Ausência da presidente do Tribunal, a desembargadora Graça Figueiredo, levou o TJAM a adiar o julgamento pela 20ª vez - foto: divulgação/TJAM

Ausência da presidente do Tribunal, a desembargadora Graça Figueiredo, que estava em São Paulo, levou o TJAM a adiar o julgamento pela 20ª vez, nesta terça (19) – foto: divulgação/TJAM

O julgamento da Ação Direta de Inconstitucionalidade (ADI) contra o projeto que prevê o aumento do número de vagas para o cargo de desembargador do Tribunal de Justiça do Amazonas (TJAM) foi adiado pela 20ª vez – a 14º, somente em 2015.

Desta vez o adiamento se deu em razão da ausência da presidente do Tribunal, desembargadora Graça Figueiredo, que pediu vistas do processo no dia 28 de abril e está em São Paulo, onde participa da 2º Jornada de Direito da Saúde na sede do Tribunal de Justiça do Estado de São Paulo (TJSP).

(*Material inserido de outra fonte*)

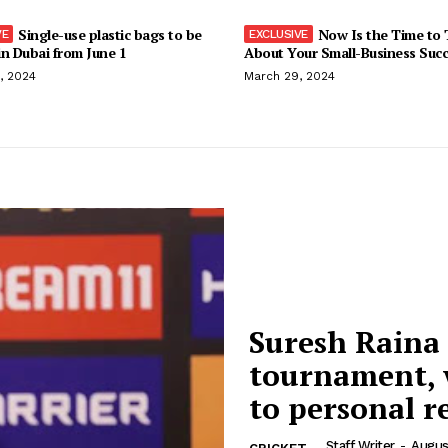
Single-use plastic bags to be
Now Is the Time to 
n Dubai from June 1
About Your Small-Business Suc
, 2024
March 29, 2024
Suresh Raina
tournament, w
to personal r
Staff Writer
-
Augus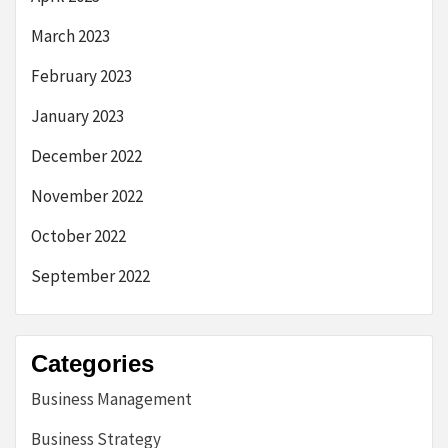
March 2023
February 2023
January 2023
December 2022
November 2022
October 2022
September 2022
Categories
Business Management
Business Strategy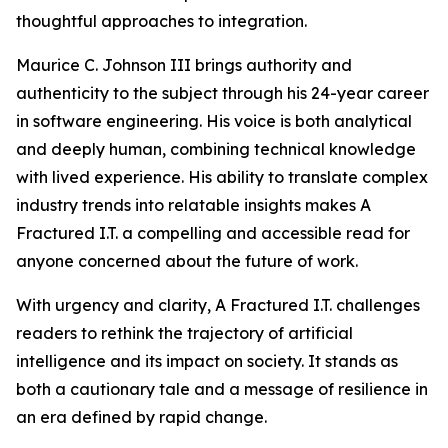
thoughtful approaches to integration.
Maurice C. Johnson III brings authority and
authenticity to the subject through his 24-year career
in software engineering. His voice is both analytical
and deeply human, combining technical knowledge
with lived experience. His ability to translate complex
industry trends into relatable insights makes A
Fractured I.T. a compelling and accessible read for
anyone concerned about the future of work.
With urgency and clarity, A Fractured I.T. challenges
readers to rethink the trajectory of artificial
intelligence and its impact on society. It stands as
both a cautionary tale and a message of resilience in
an era defined by rapid change.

A ação, de autoria dos deputados José Ricardo (PT) e Luiz Castro (PPS) e do ex-deputado Marcelo Ramos (sem partido), contesta a constitucionalidade do Projeto de Lei (PL), que institui seis novas cadeiras para desembargador.

O Tribunal conta atualmente com 19 magistrados e, com a derrubada da ação, passará a dispor de 25 vagas para o cargo.

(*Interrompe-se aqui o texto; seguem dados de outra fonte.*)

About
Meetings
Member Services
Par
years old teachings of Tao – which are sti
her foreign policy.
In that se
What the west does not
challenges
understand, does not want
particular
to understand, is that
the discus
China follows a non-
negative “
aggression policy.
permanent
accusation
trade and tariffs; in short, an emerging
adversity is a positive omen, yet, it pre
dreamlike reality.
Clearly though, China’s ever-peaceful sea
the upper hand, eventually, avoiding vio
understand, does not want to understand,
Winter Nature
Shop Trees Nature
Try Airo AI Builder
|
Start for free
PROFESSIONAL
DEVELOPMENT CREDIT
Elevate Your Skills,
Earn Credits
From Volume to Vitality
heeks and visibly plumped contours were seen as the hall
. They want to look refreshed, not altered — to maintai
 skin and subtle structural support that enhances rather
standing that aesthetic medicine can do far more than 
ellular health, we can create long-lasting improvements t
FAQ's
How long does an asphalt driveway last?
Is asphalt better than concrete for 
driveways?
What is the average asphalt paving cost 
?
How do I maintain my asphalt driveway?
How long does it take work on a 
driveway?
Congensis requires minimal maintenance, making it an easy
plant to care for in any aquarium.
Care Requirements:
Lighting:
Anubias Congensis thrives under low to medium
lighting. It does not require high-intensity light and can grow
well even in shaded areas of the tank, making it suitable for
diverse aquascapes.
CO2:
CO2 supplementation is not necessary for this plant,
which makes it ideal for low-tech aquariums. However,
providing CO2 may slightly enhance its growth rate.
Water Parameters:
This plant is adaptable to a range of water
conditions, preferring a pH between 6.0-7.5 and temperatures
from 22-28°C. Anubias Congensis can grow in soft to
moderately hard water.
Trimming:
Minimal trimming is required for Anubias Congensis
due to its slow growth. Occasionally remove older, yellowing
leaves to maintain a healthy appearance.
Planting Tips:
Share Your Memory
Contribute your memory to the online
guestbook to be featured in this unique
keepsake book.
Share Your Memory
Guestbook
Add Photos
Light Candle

Até o momento o parecer do relator da Ação, desembargador João Abdala Simões, julga improcedente a ADI, e os desembargadores Djalma Martins Costa, Ari Jorge Moutinho, Domingos Chalub, Yedo Simões, Flávio Pascarelli, Rafael Romano, Aristóteles Thury e Lafayette Vieira acompanham o voto do relator, além das desembargadoras Joana Meireles e Carla Maria dos Reis.

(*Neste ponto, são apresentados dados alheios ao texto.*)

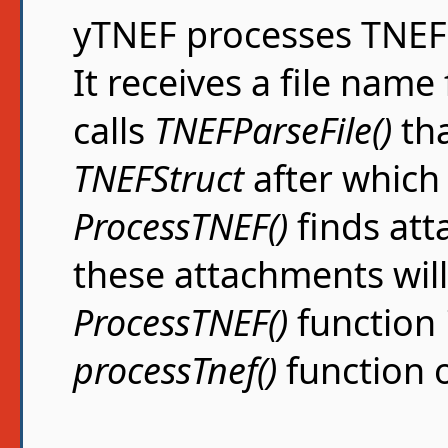
yTNEF processes TNEF f
It receives a file nam
calls
TNEFParseFile()
tha
TNEFStruct
after whic
ProcessTNEF()
finds att
these attachments will
ProcessTNEF()
function 
processTnef()
function o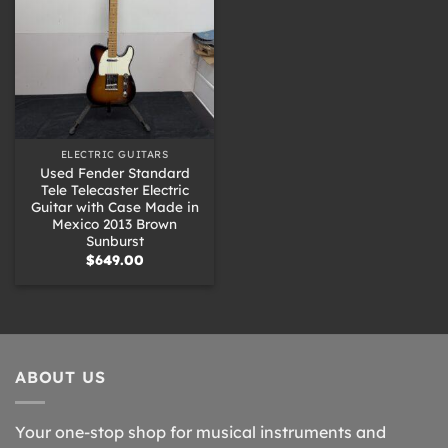
ELECTRIC GUITARS
Used Fender Standard
Tele Telecaster Electric
Guitar with Case Made in
Mexico 2013 Brown
Sunburst
$
649.00
ABOUT US
Your one-stop shop for musical instruments and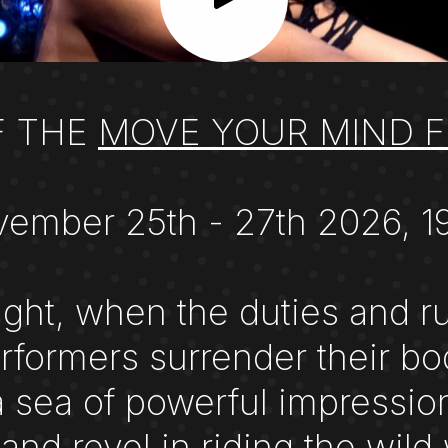
F THE
MOVE YOUR MIND F
ember 25th - 27th 2026, 1
ght, when the duties and rul
formers surrender their bo
a sea of powerful impression
 and revel in riding the w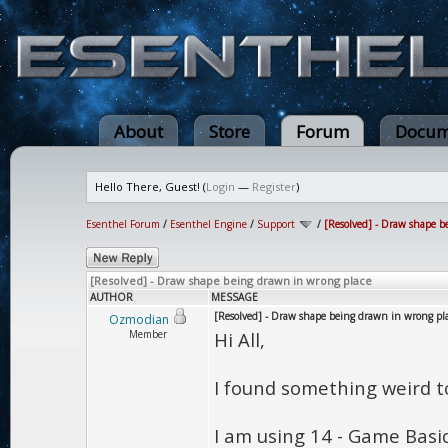
About
Store
Forum
Docum
Hello There, Guest! (
Login
—
Register
)
Esenthel Forum
/
Esenthel Engine
/
Support
/
[Resolved] - Draw shape b
[Resolved] - Draw shape being drawn in wrong place
AUTHOR
MESSAGE
[Resolved] - Draw shape being drawn in wrong pl
Ozmodian
Member
Hi All,
I found something weird to
I am using 14 - Game Basi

Os desembargadores João Mauro Bessa, Paulo César Caminha, Wellington Araújo e Cláudio Roessing anteciparam o voto divergente do relator, a favor da ação.

Ao todo, desde o início, a ação já foi adiada mais de 20 vezes, das quais somente 17 vezes foram por pedido de vistas dos magistrados da corte.